• **PROBLEM STATEMENT**: Duplicate the lines in the records below, from the line containing "Кондиционеры King Home — надежность от Gree" through the line containing "базой и опытом", inclusive.

*** THE INPUT

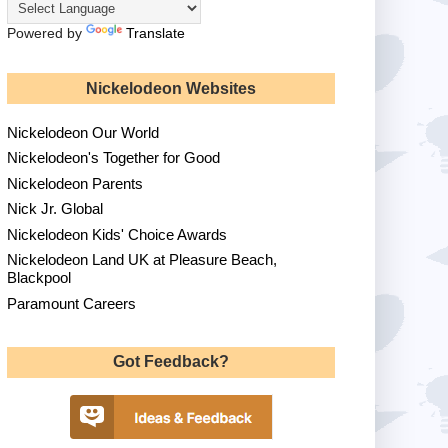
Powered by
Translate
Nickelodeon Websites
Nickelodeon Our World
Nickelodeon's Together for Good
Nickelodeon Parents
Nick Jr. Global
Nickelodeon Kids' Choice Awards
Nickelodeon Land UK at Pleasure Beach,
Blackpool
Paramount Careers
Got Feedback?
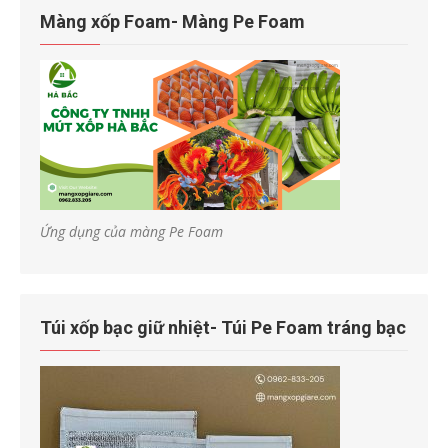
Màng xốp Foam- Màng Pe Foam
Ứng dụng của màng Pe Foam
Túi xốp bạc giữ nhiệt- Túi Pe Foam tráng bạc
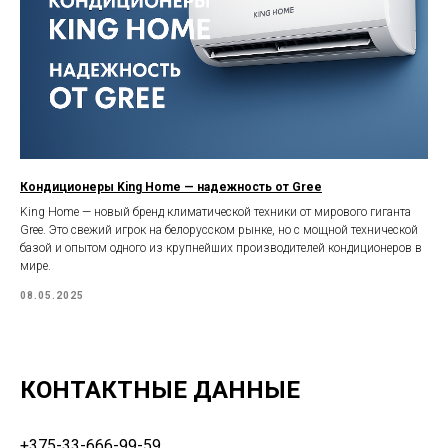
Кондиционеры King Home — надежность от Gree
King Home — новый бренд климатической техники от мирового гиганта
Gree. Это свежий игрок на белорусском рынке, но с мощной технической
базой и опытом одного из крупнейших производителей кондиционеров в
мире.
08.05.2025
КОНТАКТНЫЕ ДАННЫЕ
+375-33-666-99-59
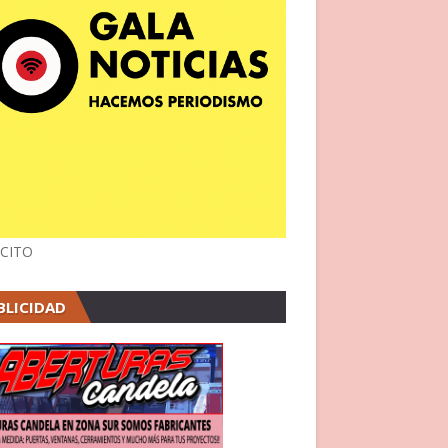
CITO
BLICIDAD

******
*** THE INPUT

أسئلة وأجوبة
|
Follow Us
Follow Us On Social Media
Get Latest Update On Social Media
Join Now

******

• **RESPONSE TO THE TASK**:
Кондиционеры King Home — надежность от Gree
King Home — новый бренд климатической техники от мирового гиганта
Gree. Это свежий игрок на белорусском рынке, но с мощной технической
базой и опытом одного из крупнейших производителей кондиционеров в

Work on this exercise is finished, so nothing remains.